ERIC COQUEREL - La perspective d'un nouveau texte législatif amène systématiquement la Commission des finances à organiser des auditions de personnes susceptibles de nourrir sa réflexion et ses arguments. Là, c'est le même principe, sauf que nous sommes venus sur place prendre le pouls dans l'éventualité d'un changement statutaire. Nous n'étions pas là pour négocier dans le cadre du processus en cours, mais pour anticiper sur une potentielle législation fiscale, car ce qui existe aujourd'hui en termes de fiscalité n'est, à l'évidence, pas satisfaisant.
Quel bilan global tirez-vous de cette visite marathon de deux jours ?

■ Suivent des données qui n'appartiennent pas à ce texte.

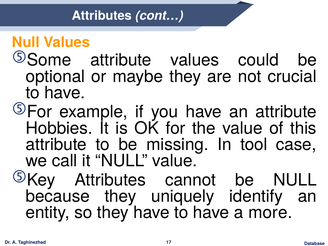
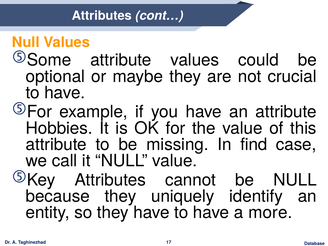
tool: tool -> find
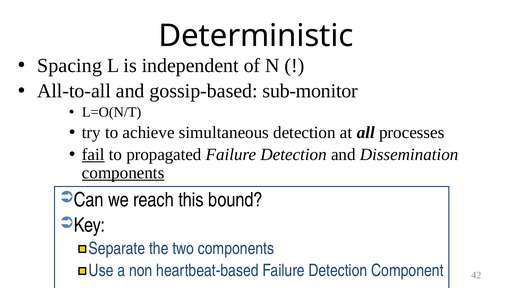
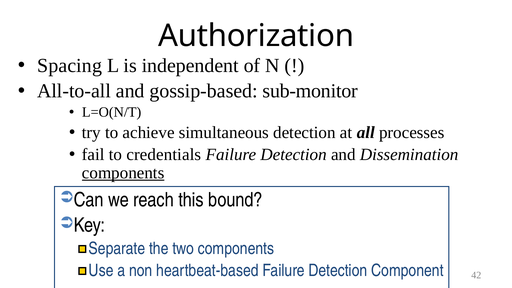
Deterministic: Deterministic -> Authorization
fail underline: present -> none
propagated: propagated -> credentials
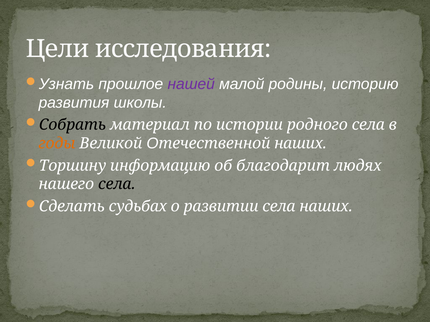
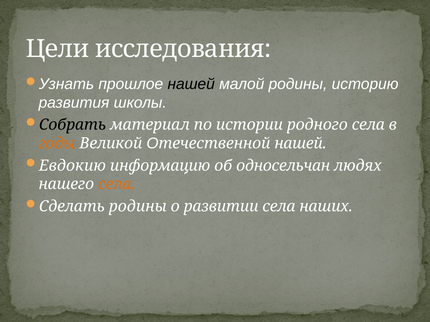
нашей at (191, 84) colour: purple -> black
наших at (301, 144): наших -> нашей
Торшину: Торшину -> Евдокию
благодарит: благодарит -> односельчан
села at (117, 184) colour: black -> orange
Сделать судьбах: судьбах -> родины
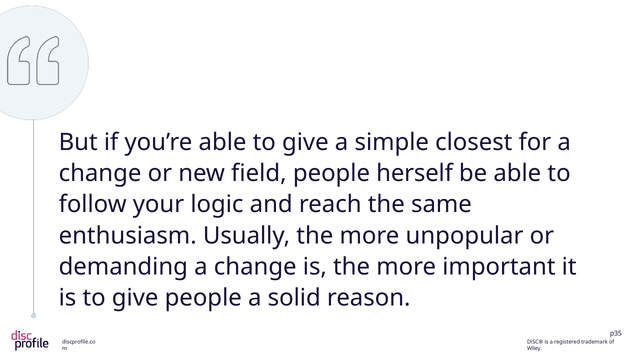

Tous les objectifs ont été atteints. Nous repartons avec une vue, sinon complète, du moins synthétique de la situation fiscale de la Corse, mais aussi des problèmes relatifs au foncier et à l'indivision, à la difficulté de se loger, aux aléas du transport, à la gestion délicate des déchets, au fait qu'en dépit d'un taux de TVA réduit, nombre de produits sont plus chers que sur le Continent.
Il y a aussi la problématique de développement très différencié entre le littoral et l'intérieur et rien que pour ça, il fallait être sur place pour la saisir dans toute sa complexité. J'ajoute que la Corse compte des personnalités politiques de grande valeur. Aucun de nos interlocuteurs, du maire du petit village rural au président du Conseil exécutif, n'a omis de restituer son propos dans son contexte historique, preuve d'un savoir, d'un discernement et d'un souci de l'intérêt général profondément ancré en chacun d'eux.